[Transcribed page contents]
_____

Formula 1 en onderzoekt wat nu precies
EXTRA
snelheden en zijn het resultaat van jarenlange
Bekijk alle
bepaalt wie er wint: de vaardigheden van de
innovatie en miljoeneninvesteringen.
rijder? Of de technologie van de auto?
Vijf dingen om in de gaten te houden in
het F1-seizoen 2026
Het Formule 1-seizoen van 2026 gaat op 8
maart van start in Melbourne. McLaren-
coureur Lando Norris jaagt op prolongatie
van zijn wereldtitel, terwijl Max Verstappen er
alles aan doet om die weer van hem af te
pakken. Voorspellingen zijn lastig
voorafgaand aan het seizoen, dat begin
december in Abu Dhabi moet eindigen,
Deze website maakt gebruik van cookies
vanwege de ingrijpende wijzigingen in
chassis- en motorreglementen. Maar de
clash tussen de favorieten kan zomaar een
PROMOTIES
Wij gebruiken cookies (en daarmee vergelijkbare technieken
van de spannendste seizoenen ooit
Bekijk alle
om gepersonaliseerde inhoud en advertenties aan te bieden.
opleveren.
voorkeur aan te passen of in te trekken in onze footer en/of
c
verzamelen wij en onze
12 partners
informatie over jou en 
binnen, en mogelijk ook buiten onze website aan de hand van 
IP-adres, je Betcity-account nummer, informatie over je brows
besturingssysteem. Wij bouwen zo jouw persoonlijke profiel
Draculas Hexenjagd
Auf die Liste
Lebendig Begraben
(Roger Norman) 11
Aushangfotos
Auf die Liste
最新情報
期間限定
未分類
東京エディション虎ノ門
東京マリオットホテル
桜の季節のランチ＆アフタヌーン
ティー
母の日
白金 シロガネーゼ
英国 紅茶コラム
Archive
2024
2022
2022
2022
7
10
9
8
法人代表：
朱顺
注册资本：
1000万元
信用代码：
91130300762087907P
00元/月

_____

Your task —
Write out every entry above exactly as given.

Exercise response —
Formula 1 en onderzoekt wat nu precies
EXTRA
snelheden en zijn het resultaat van jarenlange
Bekijk alle
bepaalt wie er wint: de vaardigheden van de
innovatie en miljoeneninvesteringen.
rijder? Of de technologie van de auto?
Vijf dingen om in de gaten te houden in
het F1-seizoen 2026
Het Formule 1-seizoen van 2026 gaat op 8
maart van start in Melbourne. McLaren-
coureur Lando Norris jaagt op prolongatie
van zijn wereldtitel, terwijl Max Verstappen er
alles aan doet om die weer van hem af te
pakken. Voorspellingen zijn lastig
voorafgaand aan het seizoen, dat begin
december in Abu Dhabi moet eindigen,
Deze website maakt gebruik van cookies
vanwege de ingrijpende wijzigingen in
chassis- en motorreglementen. Maar de
clash tussen de favorieten kan zomaar een
PROMOTIES
Wij gebruiken cookies (en daarmee vergelijkbare technieken
van de spannendste seizoenen ooit
Bekijk alle
om gepersonaliseerde inhoud en advertenties aan te bieden.
opleveren.
voorkeur aan te passen of in te trekken in onze footer en/of
c
verzamelen wij en onze
12 partners
informatie over jou en 
binnen, en mogelijk ook buiten onze website aan de hand van 
IP-adres, je Betcity-account nummer, informatie over je brows
besturingssysteem. Wij bouwen zo jouw persoonlijke profiel
Draculas Hexenjagd
Auf die Liste
Lebendig Begraben
(Roger Norman) 11
Aushangfotos
Auf die Liste
最新情報
期間限定
未分類
東京エディション虎ノ門
東京マリオットホテル
桜の季節のランチ＆アフタヌーン
ティー
母の日
白金 シロガネーゼ
英国 紅茶コラム
Archive
2024
2022
2022
2022
7
10
9
8
法人代表：
朱顺
注册资本：
1000万元
信用代码：
91130300762087907P
00元/月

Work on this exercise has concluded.